Zwróć bez żadnych zmian wszystkie wiersze od początku poniższych wpisów aż do wiersza zawierającego „vertrekken. Samen leggen”, łącznie z tym wierszem.

Wykaz danych
━━━━━━━━━━
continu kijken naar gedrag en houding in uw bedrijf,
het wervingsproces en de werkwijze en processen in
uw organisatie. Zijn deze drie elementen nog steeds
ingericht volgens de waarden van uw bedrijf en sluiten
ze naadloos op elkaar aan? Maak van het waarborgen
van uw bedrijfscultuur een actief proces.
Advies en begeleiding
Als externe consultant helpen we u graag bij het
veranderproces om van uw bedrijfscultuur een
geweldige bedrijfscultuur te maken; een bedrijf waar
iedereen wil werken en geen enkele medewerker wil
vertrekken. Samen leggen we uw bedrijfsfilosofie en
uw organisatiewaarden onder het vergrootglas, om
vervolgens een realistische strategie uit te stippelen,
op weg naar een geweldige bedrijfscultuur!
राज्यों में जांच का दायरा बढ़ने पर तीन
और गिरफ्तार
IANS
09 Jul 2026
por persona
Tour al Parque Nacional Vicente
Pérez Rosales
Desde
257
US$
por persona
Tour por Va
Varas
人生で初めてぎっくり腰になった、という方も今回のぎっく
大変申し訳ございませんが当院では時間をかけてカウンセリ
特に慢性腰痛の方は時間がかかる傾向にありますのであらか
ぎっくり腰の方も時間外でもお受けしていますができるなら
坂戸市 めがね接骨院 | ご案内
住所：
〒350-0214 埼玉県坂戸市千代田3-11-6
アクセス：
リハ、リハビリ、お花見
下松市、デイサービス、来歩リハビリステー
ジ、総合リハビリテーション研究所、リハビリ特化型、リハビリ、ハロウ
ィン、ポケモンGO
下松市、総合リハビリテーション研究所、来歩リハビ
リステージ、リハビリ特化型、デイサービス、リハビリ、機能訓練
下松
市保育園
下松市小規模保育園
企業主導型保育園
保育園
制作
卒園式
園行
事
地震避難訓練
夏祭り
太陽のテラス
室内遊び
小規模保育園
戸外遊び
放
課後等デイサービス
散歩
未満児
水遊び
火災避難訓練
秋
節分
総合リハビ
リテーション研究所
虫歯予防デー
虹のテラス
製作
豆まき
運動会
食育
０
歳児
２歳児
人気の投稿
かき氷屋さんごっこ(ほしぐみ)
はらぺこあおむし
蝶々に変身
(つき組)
━━━━━━━━━━
Odpowiedź
continu kijken naar gedrag en houding in uw bedrijf,
het wervingsproces en de werkwijze en processen in
uw organisatie. Zijn deze drie elementen nog steeds
ingericht volgens de waarden van uw bedrijf en sluiten
ze naadloos op elkaar aan? Maak van het waarborgen
van uw bedrijfscultuur een actief proces.
Advies en begeleiding
Als externe consultant helpen we u graag bij het
veranderproces om van uw bedrijfscultuur een
geweldige bedrijfscultuur te maken; een bedrijf waar
iedereen wil werken en geen enkele medewerker wil
vertrekken. Samen leggen we uw bedrijfsfilosofie en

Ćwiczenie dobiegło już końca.